On Behalf of | Jun 27, 2014 | Criminal Defense

Can a drug dealer be held accountable for the death of a customer? Both engage in an illegal activity by selling and buying street drugs and know use of the drugs can be high risk. Evidence clarifies whether a dealer’s role warrants criminal charges and how severe those charges are.

A Virginia man faced a felony homicide charge over the death of a Williamsburg heroin addict in April 2013. The unresponsive drug user was found by his brother on the floor of a motel room. Motel 6 employees gave the sibling access to the room when they learned the brother had not answered the door despite repeated knocks.

Crime investigators discovered paraphernalia that suggested the victim used heroin before his death. A lab test detected a deadly mix of drugs in the man’s system characteristic of heroin. Police reviewed footage from the motel security camera, interviewed witnesses and examined phone records.
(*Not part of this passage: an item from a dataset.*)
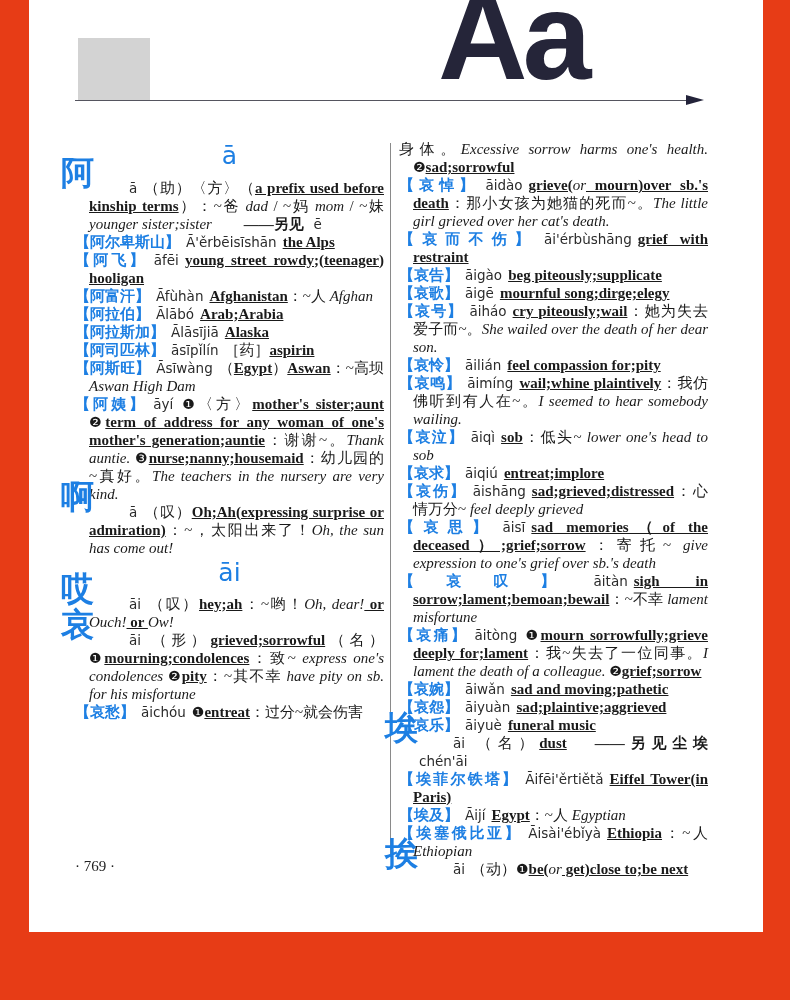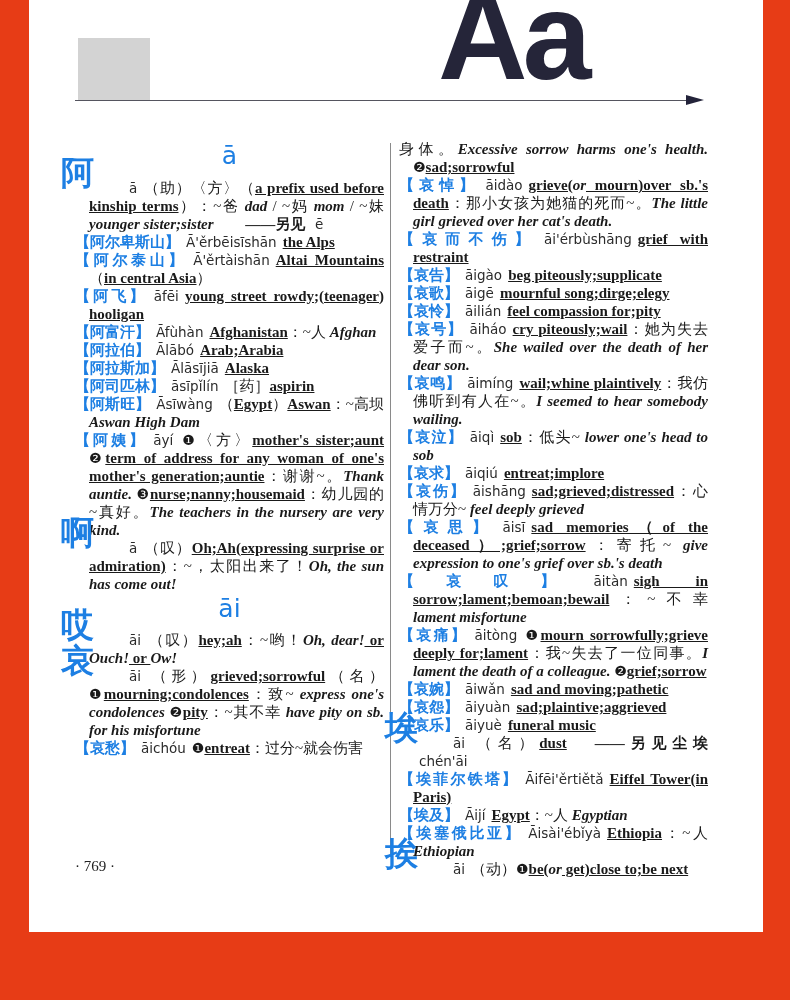"Excessive sorrow harms one's health." .seg-i { font-weight: bold -> normal }
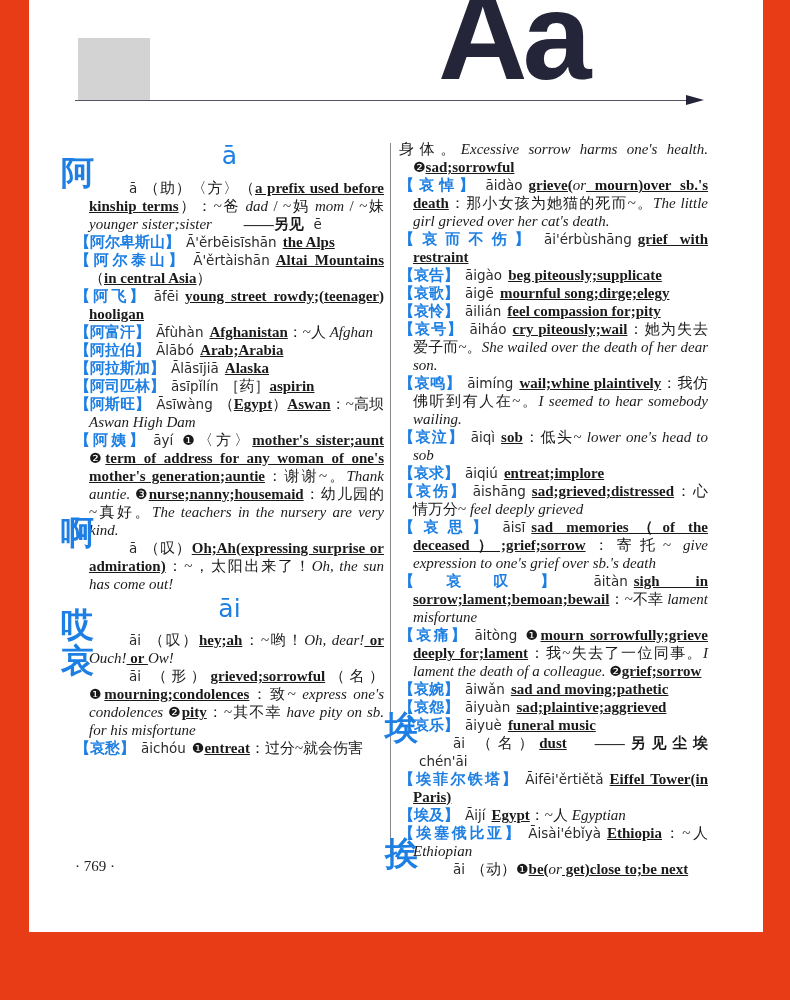"【阿尔泰山】 Ā'ěrtàishān Altai Mountains（in" p.block { html: <p><span>【阿尔泰山】</span><span>Ā'ěrtàishān</span><span>Altai Mountains</span><span>（</span><span>in central Asia</span><span>）</span></p> -> none }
The investigation led to a 39-year-old James City man. The surviving brother, wearing a recording device, met with the man suspected of selling heroin to the overdose victim. The alleged dealer was arrested and charged after admitting to the brother he shared heroin with the user — the same batch of heroin that killed the addict but allowed the dealer to survive.

A plea agreement was struck. Homicide was reduced to involuntary manslaughter; another charge for heroin distribution was dismissed. The accused man was convicted earlier this month after entering an Alford plea — recognition the state’s evidence was likely to lead to conviction and acceptance of penalties, without an admission of guilt.

As part of the same deal, prosecutors reduced prison time to a maximum of 18 months. The defendant avoided a possible 10-year prison sentence, the highest term for involuntary manslaughter. A criminal defense attorney’s dogged review of evidence and powerful negotiation skills can have a tremendous, positive impact on a legal outcome.